WHAT YOU WILL DO: Scan the entries for lines with the word "nodes" and copy those lines.

== RECORDS TO USE ==

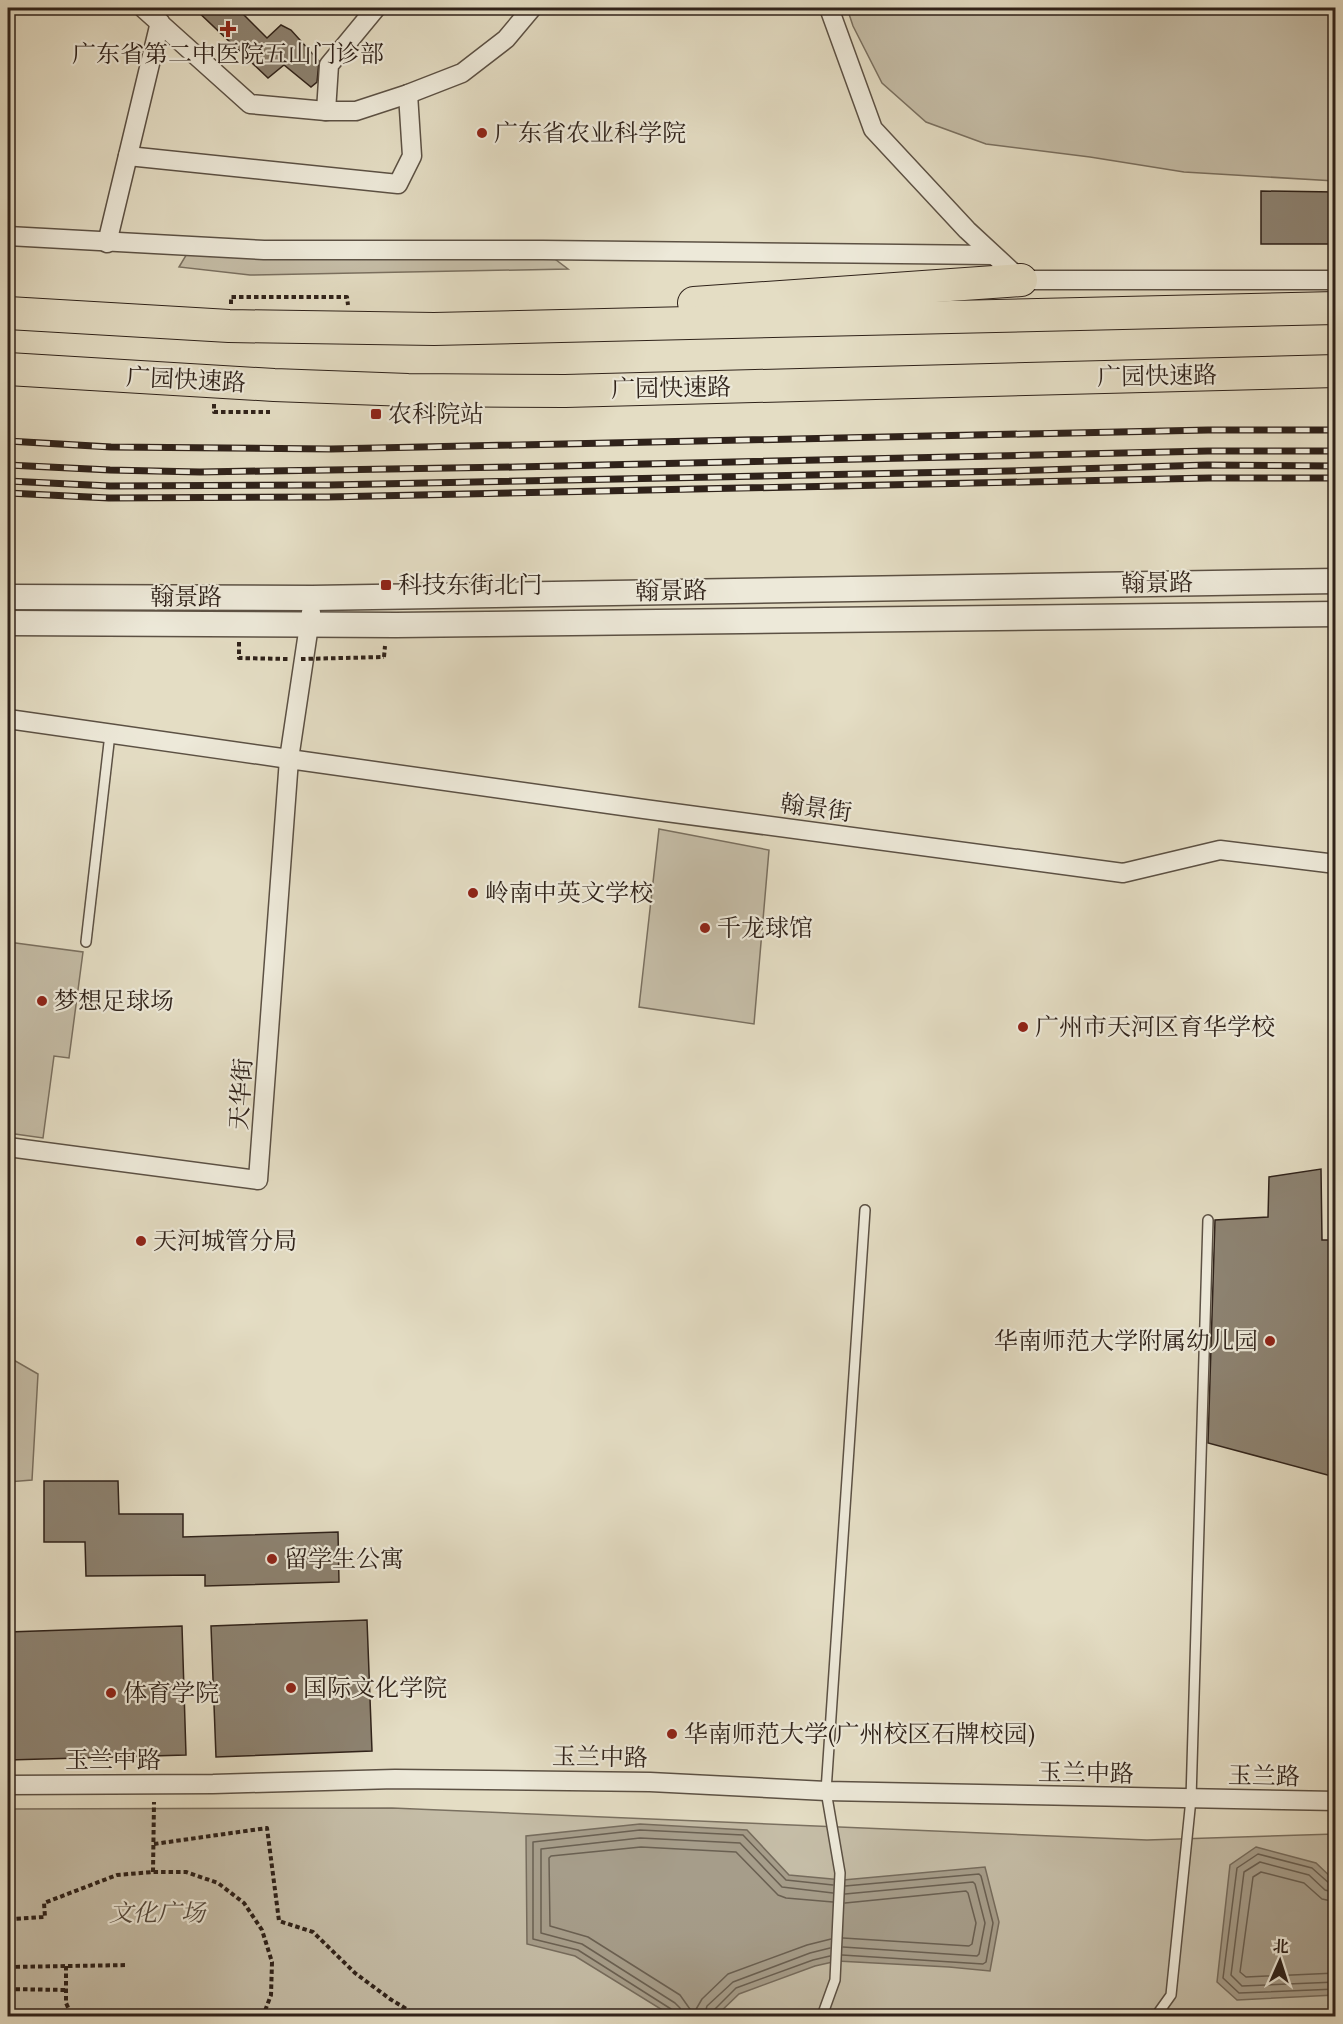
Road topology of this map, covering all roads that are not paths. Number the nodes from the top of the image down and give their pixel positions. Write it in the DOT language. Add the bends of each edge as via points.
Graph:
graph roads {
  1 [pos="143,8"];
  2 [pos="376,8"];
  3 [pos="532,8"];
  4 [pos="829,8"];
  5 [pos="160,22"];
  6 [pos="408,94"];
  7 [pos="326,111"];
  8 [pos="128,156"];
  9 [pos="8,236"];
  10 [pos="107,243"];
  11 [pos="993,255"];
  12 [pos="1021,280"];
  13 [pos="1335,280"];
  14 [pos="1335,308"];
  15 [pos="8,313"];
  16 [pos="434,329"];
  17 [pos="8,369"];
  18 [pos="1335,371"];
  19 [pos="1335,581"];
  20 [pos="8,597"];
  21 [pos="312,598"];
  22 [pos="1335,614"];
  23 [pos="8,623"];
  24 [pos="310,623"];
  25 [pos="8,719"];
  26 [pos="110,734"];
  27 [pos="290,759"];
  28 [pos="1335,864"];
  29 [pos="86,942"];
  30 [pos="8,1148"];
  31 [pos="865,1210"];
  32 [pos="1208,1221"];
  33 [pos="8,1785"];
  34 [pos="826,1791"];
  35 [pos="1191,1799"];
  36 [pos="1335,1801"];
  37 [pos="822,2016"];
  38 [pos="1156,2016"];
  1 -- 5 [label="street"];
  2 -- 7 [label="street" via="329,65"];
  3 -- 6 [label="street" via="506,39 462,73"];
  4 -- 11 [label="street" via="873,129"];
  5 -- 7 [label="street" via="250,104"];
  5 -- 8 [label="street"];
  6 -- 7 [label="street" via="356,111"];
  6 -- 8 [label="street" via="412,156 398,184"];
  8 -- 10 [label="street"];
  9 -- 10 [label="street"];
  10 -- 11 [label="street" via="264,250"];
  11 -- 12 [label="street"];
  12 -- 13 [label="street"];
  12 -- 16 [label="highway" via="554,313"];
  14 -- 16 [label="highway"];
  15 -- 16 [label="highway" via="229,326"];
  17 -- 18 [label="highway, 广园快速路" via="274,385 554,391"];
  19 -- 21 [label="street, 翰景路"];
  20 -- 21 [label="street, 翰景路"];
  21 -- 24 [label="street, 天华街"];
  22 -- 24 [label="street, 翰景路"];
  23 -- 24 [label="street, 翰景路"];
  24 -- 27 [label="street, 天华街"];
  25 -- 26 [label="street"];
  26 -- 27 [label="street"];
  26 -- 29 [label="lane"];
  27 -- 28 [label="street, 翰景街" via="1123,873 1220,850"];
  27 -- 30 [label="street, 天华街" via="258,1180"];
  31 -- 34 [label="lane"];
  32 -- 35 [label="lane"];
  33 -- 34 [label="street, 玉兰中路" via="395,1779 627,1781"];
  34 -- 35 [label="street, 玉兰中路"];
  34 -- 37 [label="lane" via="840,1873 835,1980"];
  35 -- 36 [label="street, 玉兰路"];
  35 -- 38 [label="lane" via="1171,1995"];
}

===
== RECORDS TO USE ==

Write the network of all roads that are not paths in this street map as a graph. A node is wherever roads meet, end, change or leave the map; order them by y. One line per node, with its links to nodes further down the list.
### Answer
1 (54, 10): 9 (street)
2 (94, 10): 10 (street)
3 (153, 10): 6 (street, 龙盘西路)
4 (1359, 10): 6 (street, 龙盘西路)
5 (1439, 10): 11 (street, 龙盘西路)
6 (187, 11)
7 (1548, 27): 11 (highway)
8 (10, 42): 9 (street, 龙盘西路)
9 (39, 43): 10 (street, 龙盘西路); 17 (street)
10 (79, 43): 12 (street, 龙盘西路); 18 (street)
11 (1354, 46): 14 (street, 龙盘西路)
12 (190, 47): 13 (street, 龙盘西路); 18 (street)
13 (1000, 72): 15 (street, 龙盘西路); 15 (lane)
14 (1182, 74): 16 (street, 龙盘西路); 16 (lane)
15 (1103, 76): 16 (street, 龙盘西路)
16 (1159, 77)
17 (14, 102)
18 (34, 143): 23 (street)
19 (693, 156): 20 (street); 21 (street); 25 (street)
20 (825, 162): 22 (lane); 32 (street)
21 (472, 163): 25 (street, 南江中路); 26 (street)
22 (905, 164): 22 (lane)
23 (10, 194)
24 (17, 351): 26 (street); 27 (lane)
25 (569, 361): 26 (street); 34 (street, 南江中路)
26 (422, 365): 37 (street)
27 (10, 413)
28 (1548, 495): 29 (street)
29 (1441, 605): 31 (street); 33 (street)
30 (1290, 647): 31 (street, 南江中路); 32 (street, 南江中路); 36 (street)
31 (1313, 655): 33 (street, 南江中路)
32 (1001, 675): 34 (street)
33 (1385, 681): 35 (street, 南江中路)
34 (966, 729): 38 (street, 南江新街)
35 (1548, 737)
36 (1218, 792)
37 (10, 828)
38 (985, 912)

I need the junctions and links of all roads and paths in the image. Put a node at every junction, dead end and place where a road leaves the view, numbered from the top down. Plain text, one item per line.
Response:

===

ANSWER:
Road topology of this map, covering all roads that are not paths. Number the nodes from the top of the image down and give their pixel positions. Write it in the DOT language. Add the bends of each edge as via points.
Write the network of all roads that are not paths in this street map as a graph. A node is wherever roads meet, end, change or leave the map; order them by y. One line per node, with its links to nodes further down the list.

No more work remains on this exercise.